Por que o movimento feminista precisa fugir da vitimização

Nem tudo é assédio, nem todo homem é um estuprador e, se queremos igualdade, temos que mostrar que sabemos nos defender

Não dá para dizer que ninguém esperava um efeito rebote do movimento #metoo. Amigos me contam que nunca sabem se, quando e como chegar numa mulher na balada, sem a insegurança de fazer algo que seja considerado inadequado. Por aquela mulher. Com a próxima tudo pode ser diferente. Nem sempre têm certeza de que os sinais são de “já pode beijar”.

A partir de que momento está liberado passar a mão na bunda. Ou uma resvalada marota ao lado do peitinho. Mesmo quando é só papo, ouvi gente receosa de ser enquadrada nas categorias “manterrupting” (quando o homem interrompe a mulher), “mansplanning” (quando explica algo como se só ele soubesse). Sexo? Alguns me dizem que apenas se a iniciativa partir dela.

Dificultar as relações parece uma conta relativamente baixa perto do que vem acontecendo no mercado de trabalho. Numa reportagem da Bloomberg, um consultor de gestão diz que contratar uma mulher, hoje, é “um risco desconhecido”. Essa reação tem a ver com o aumento de denúncias, impulsionadas pelo #metoo, e o efeito prático disso é que empresas de Wall Street têm adotado estratégias que podem tornar a vida das mulheres ainda mais difícil no ambiente corporativo, segundo o site. Entre as medidas adotadas pelos homens, nada de jantar com colegas, não sentar ao lado delas em viagens de negócios, pedir quartos em andares diferentes em hotéis. Chefes têm evitado reuniões a sós com subordinadas.

 
 

Não deveria ser difícil para ninguém entender a diferença entre paquera e assédio. Mas a gritaria do movimento feminista foi necessária para mostrar a muito marmanjo que encoxada no metrô e proposta de promoção em troca de boquete, além de não serem nada sedutores, se enquadram na categoria crime. 

O problema é que a barreira que separa uma relação consensual de uma forçada não parece tão clara para muitas mulheres, e acabou gerando episódios duvidosos de denúncias, principalmente nos Estados Unidos, onde o #metoo nasceu e se estabeleceu com sucesso. Parte das acusações que se revelaram infundadas mostra que existe confusão e uma certa vitimização na cabeça feminina.

No começo do ano, o relato de uma fotógrafa que se sentiu pressionada a fazer sexo com o ator e comediante Aziz Ansari mostrou que tem gente que não sabe diferenciar assédio sexual de um encontro desastroso. Na época, escrevi que aquele tipo de denúncia colocava a mulher como vulnerável, coadjuvante nas relações e não como protagonista de sua vida sexual. E que isso apenas serviria ao puritanismo dos inimigos da liberdade sexual, dos extremistas religiosos e dos verdadeiros machistas.

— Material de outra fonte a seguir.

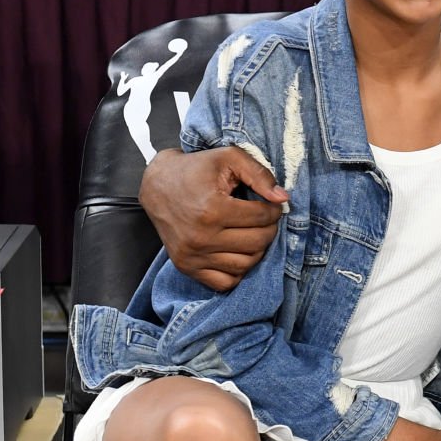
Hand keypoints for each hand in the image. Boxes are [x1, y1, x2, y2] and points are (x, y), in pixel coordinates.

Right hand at [138, 147, 288, 290]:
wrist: (158, 185)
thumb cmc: (196, 169)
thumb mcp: (229, 157)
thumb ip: (259, 174)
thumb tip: (283, 198)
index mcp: (212, 210)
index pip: (262, 218)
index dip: (274, 209)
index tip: (272, 205)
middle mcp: (201, 238)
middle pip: (257, 243)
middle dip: (269, 229)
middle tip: (265, 219)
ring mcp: (192, 256)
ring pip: (245, 265)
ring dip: (257, 250)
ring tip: (253, 233)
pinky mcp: (186, 267)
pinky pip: (224, 283)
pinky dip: (238, 270)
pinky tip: (238, 251)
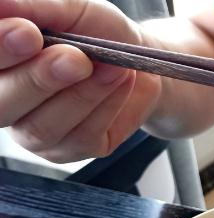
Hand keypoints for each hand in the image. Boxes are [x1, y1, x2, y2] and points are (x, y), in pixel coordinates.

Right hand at [0, 0, 160, 162]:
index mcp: (0, 65)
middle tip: (73, 57)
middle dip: (36, 80)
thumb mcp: (70, 9)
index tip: (27, 32)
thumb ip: (34, 8)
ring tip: (112, 67)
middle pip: (1, 105)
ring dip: (81, 94)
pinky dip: (105, 106)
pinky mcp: (72, 149)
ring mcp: (36, 132)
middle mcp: (8, 100)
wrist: (141, 59)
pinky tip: (121, 82)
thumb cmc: (97, 32)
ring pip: (42, 127)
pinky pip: (80, 136)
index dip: (0, 50)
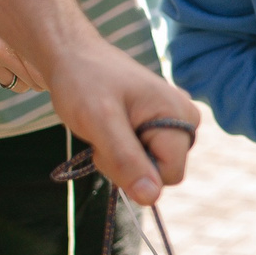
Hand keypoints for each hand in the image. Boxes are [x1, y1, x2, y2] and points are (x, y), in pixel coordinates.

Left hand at [40, 32, 194, 204]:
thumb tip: (151, 199)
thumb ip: (126, 160)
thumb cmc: (82, 82)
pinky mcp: (160, 122)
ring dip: (122, 157)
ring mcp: (173, 119)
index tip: (108, 144)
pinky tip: (111, 124)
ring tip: (106, 126)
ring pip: (151, 167)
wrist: (70, 55)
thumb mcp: (100, 122)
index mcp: (180, 115)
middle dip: (128, 164)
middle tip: (104, 133)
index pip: (169, 174)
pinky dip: (122, 148)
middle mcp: (185, 118)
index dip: (134, 170)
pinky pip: (145, 155)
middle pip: (161, 172)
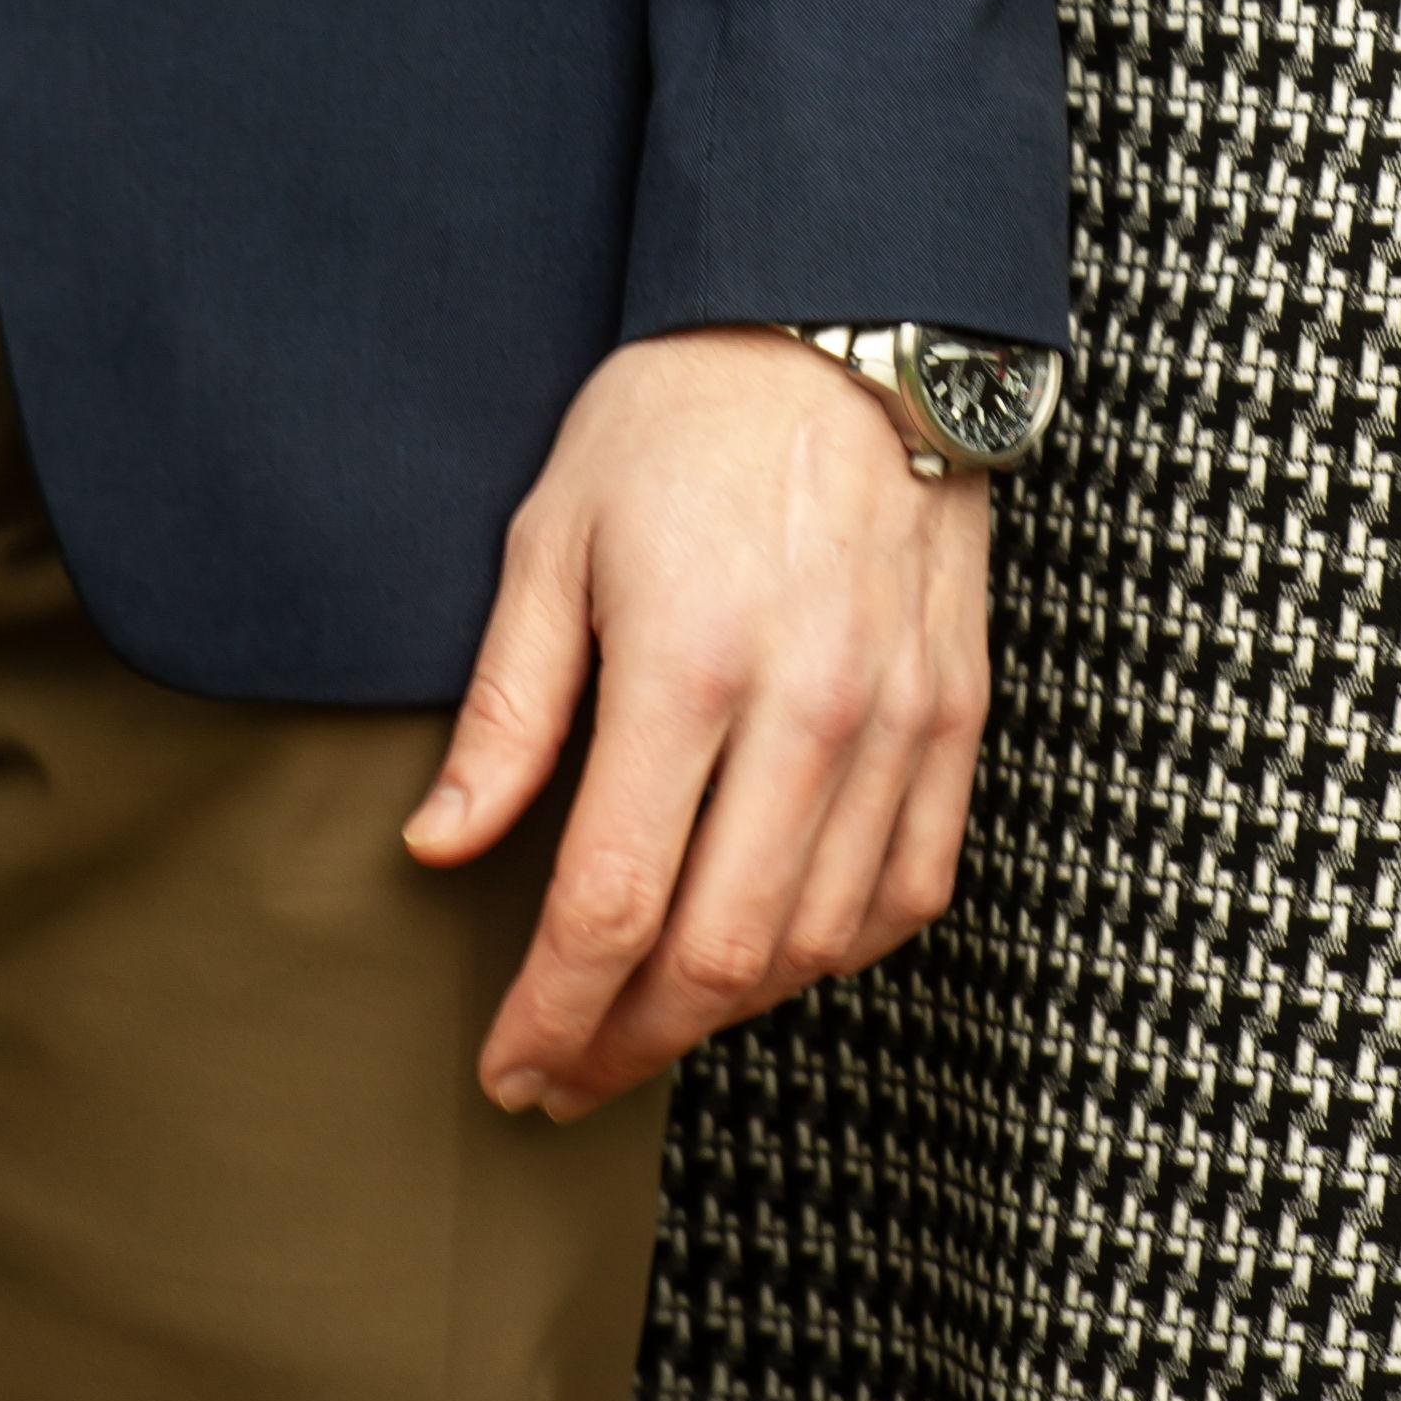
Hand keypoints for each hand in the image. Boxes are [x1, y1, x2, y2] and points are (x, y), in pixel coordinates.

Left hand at [402, 327, 990, 1122]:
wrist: (850, 325)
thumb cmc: (680, 419)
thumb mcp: (553, 535)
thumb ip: (508, 709)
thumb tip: (442, 848)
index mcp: (690, 664)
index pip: (611, 904)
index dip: (551, 1015)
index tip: (507, 1066)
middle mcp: (809, 708)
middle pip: (720, 955)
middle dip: (626, 1045)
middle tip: (564, 1074)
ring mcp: (899, 716)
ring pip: (818, 942)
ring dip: (727, 1013)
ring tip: (650, 1020)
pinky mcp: (958, 712)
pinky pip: (911, 887)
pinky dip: (837, 950)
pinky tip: (774, 952)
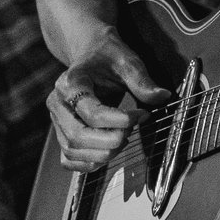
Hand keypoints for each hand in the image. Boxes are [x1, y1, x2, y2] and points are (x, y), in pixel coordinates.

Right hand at [45, 28, 167, 170]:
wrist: (91, 55)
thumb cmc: (109, 58)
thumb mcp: (128, 62)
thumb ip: (143, 81)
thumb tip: (162, 97)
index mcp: (70, 83)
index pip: (92, 113)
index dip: (121, 120)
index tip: (143, 115)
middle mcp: (57, 104)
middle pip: (78, 135)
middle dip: (111, 141)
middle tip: (132, 132)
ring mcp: (57, 121)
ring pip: (72, 150)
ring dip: (103, 153)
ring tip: (124, 139)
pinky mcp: (62, 134)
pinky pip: (68, 159)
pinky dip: (89, 164)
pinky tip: (110, 153)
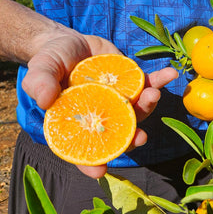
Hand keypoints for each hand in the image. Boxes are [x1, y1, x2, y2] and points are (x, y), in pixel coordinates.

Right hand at [22, 33, 178, 177]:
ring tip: (154, 93)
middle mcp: (105, 117)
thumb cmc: (52, 61)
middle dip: (133, 137)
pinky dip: (161, 80)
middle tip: (141, 135)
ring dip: (149, 105)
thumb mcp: (41, 69)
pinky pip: (149, 84)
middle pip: (121, 133)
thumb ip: (40, 83)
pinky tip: (170, 74)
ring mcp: (122, 100)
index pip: (86, 149)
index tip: (100, 171)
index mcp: (81, 123)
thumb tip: (44, 100)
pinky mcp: (133, 83)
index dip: (92, 163)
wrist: (71, 41)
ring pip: (139, 110)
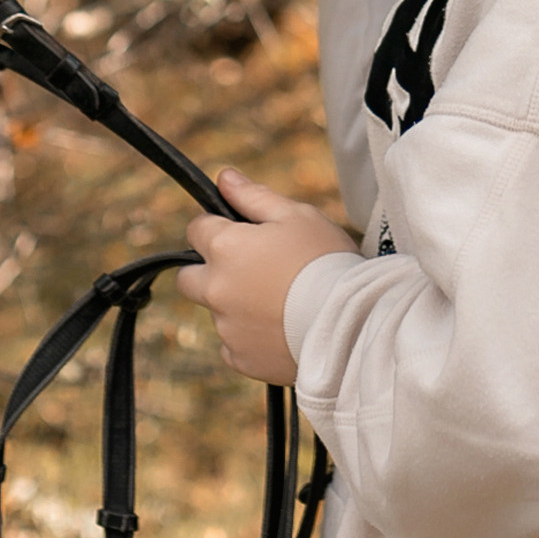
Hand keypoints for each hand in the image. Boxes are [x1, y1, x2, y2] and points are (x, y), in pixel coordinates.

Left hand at [184, 166, 350, 388]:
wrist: (351, 324)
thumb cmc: (327, 261)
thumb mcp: (296, 215)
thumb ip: (253, 196)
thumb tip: (224, 178)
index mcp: (225, 248)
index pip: (196, 229)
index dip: (218, 227)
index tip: (242, 234)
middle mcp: (215, 289)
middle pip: (188, 278)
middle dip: (210, 272)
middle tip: (251, 272)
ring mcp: (226, 327)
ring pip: (217, 313)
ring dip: (236, 306)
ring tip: (281, 304)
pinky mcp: (240, 359)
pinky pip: (234, 346)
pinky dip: (250, 337)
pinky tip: (281, 329)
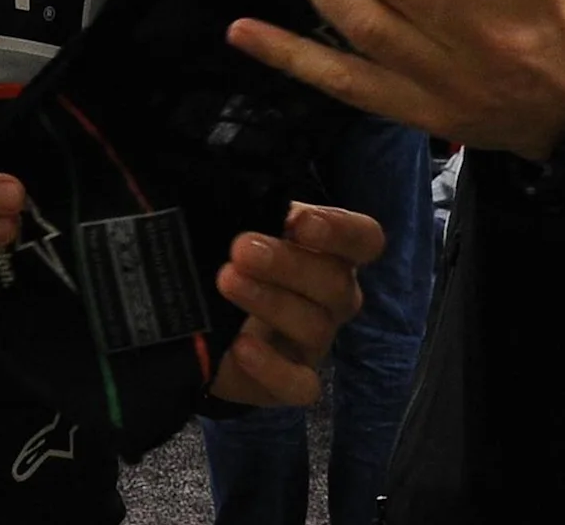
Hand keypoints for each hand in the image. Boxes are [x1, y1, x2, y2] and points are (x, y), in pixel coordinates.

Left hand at [207, 202, 382, 406]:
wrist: (201, 326)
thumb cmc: (229, 259)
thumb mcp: (232, 223)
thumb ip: (240, 203)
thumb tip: (216, 178)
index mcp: (329, 252)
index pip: (364, 239)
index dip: (341, 231)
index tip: (299, 221)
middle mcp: (331, 297)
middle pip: (335, 282)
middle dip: (288, 263)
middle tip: (241, 248)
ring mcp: (314, 343)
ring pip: (315, 327)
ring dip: (270, 301)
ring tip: (226, 280)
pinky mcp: (291, 383)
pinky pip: (300, 386)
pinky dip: (273, 368)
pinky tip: (240, 347)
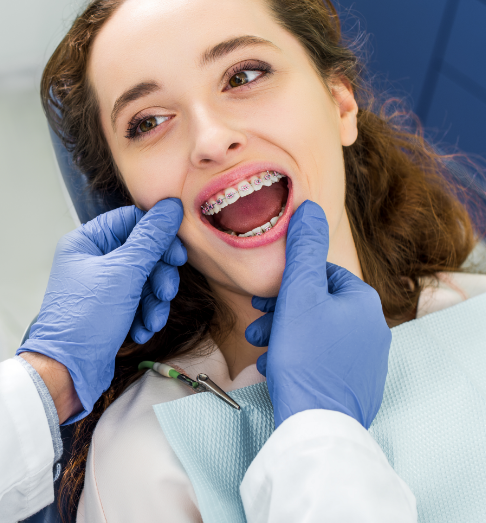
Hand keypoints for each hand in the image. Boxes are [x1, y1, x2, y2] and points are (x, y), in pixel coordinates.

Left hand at [18, 198, 186, 420]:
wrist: (67, 371)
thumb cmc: (86, 319)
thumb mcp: (124, 273)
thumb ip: (151, 239)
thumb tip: (170, 207)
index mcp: (85, 242)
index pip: (130, 221)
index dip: (158, 235)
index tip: (178, 254)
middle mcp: (91, 260)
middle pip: (141, 252)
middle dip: (159, 275)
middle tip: (166, 291)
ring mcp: (100, 287)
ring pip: (143, 280)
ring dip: (154, 300)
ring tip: (153, 319)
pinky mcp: (108, 310)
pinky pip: (137, 302)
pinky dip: (144, 315)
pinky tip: (141, 330)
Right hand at [245, 201, 390, 428]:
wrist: (317, 422)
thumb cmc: (305, 357)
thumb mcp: (298, 295)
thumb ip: (303, 249)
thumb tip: (309, 208)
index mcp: (363, 301)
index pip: (321, 274)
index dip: (287, 283)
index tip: (263, 297)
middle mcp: (372, 328)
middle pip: (318, 305)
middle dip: (282, 311)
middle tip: (257, 321)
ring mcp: (366, 359)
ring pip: (317, 333)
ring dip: (285, 334)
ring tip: (260, 346)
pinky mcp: (356, 384)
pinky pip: (322, 359)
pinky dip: (297, 358)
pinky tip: (275, 366)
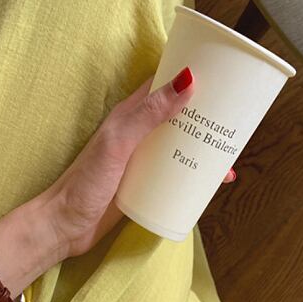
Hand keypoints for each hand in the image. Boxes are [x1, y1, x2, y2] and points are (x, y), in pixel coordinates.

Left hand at [45, 67, 236, 257]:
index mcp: (130, 116)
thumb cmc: (85, 183)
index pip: (163, 85)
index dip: (189, 76)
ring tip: (230, 158)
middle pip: (179, 117)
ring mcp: (143, 160)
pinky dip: (196, 174)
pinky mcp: (147, 183)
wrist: (66, 226)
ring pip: (181, 146)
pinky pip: (176, 173)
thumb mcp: (118, 143)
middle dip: (206, 117)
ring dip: (205, 149)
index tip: (221, 75)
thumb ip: (147, 114)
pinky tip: (212, 183)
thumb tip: (186, 81)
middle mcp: (139, 134)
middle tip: (236, 121)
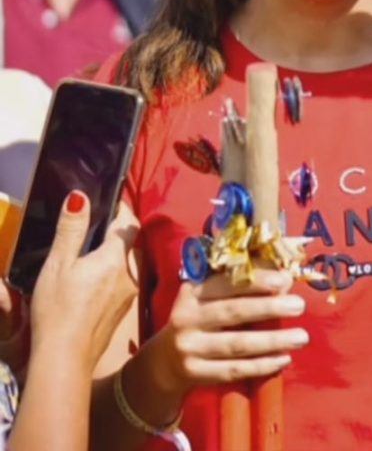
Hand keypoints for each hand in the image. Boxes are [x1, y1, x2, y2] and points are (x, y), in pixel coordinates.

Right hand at [30, 191, 138, 371]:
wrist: (65, 358)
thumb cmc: (58, 309)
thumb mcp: (58, 265)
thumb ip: (70, 230)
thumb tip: (80, 196)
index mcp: (116, 258)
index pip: (128, 223)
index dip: (120, 211)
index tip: (108, 206)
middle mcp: (130, 274)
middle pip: (128, 245)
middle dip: (113, 237)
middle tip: (90, 234)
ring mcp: (129, 295)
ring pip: (124, 266)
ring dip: (110, 259)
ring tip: (86, 261)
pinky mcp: (122, 312)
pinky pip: (120, 285)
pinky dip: (109, 279)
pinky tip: (89, 288)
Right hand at [153, 266, 308, 397]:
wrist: (163, 361)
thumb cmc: (199, 317)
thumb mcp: (209, 295)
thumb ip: (241, 283)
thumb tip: (284, 278)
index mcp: (193, 292)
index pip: (226, 283)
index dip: (256, 281)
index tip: (284, 279)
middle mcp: (188, 318)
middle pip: (233, 312)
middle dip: (269, 308)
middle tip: (299, 305)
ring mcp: (190, 349)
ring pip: (237, 345)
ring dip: (272, 341)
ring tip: (301, 336)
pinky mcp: (195, 374)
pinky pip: (233, 370)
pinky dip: (261, 365)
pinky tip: (283, 359)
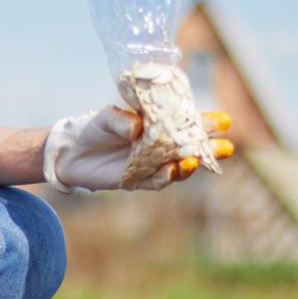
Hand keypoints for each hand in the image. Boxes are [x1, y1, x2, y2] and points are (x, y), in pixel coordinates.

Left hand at [43, 106, 232, 192]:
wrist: (70, 153)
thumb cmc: (92, 128)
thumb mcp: (106, 117)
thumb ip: (121, 119)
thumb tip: (138, 128)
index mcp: (157, 125)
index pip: (186, 123)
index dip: (207, 123)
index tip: (225, 121)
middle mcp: (158, 146)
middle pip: (190, 148)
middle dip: (209, 149)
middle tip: (227, 147)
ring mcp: (150, 164)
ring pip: (178, 167)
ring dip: (190, 165)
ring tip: (194, 160)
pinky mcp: (137, 180)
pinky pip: (156, 181)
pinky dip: (165, 177)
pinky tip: (171, 170)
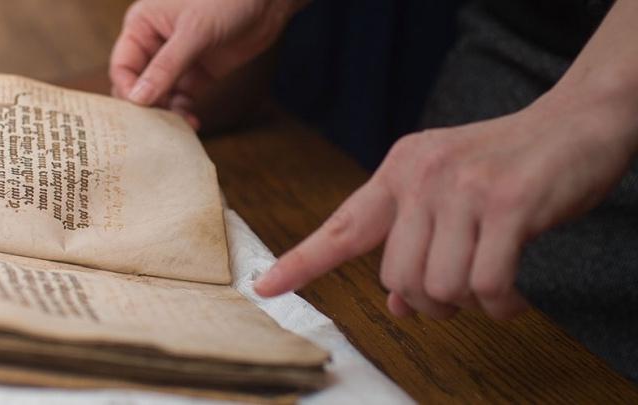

No final de 2017, a revista britânica Spiked publicou textos de treze feministas, entre elas jornalistas, advogadas, escritoras. Para elas, e para qualquer pessoa com dois neurônios, não há dúvida sobre a importância do #metoo. Entretanto, elas relatam a preocupação com a onda de vitimização das mulheres e da demonização do homem, que veio a reboque de um movimento tão importante e transformador.

Assédio sexual não pode ser tolerado, o problema é a tolerância zero que tem sido praticada para encarar o problema. O resultado pode ser diferente do esperado empoderamento porque estamos criando mulheres infantilizadas, apavoradas em relação a qualquer tipo de aproximação, incapazes de lidar com uma relação amorosa ou sexual, sem se sentirem sempre vulneráveis.

Abuso de poder no ambiente de trabalho não é a mesma coisa que o avanço não desejado de um coleguinha ou mesmo de um chefe. Não podemos colocar estupro no mesmo pacote que uma pegada no joelho. É um desserviço para a mulher que foi tocada e muito maior para a vítima de estupro. Estamos caminhando para que sexo seja visto como algo sujo, como uma violação, ao demonizar e criminalizar o desejo masculino.

Felizmente, a maioria das mulheres pode apontar seus dedos e ser ouvida. Girl Power é real. Por outro lado, criou-se a possibilidade de destruir qualquer homem com uma única acusação, mesmo que seja mentirosa ou apenas equivocada. A reação dos americanos, ouvidos pela Bloomberg, mostra que o caminho aberto para que haja mais igualdade no ambiente corporativo pode ser uma oportunidade perdida.

A conta dos excessos de setores do movimento feminista começou a chegar. As falsas denúncias, o vitimismo de algumas mulheres pode começar a dificultar as relações profissionais, o desenvolvimento de carreiras, apenas pelo medo que os homens passaram a ter de serem mal interpretados e acusados injustamente. Está na hora de entender que nem tudo é assédio, nem todo homem é um estuprador em potencial e, se queremos igualdade, temos que mostrar que sabemos nos defender, mas quando de fato for necessário.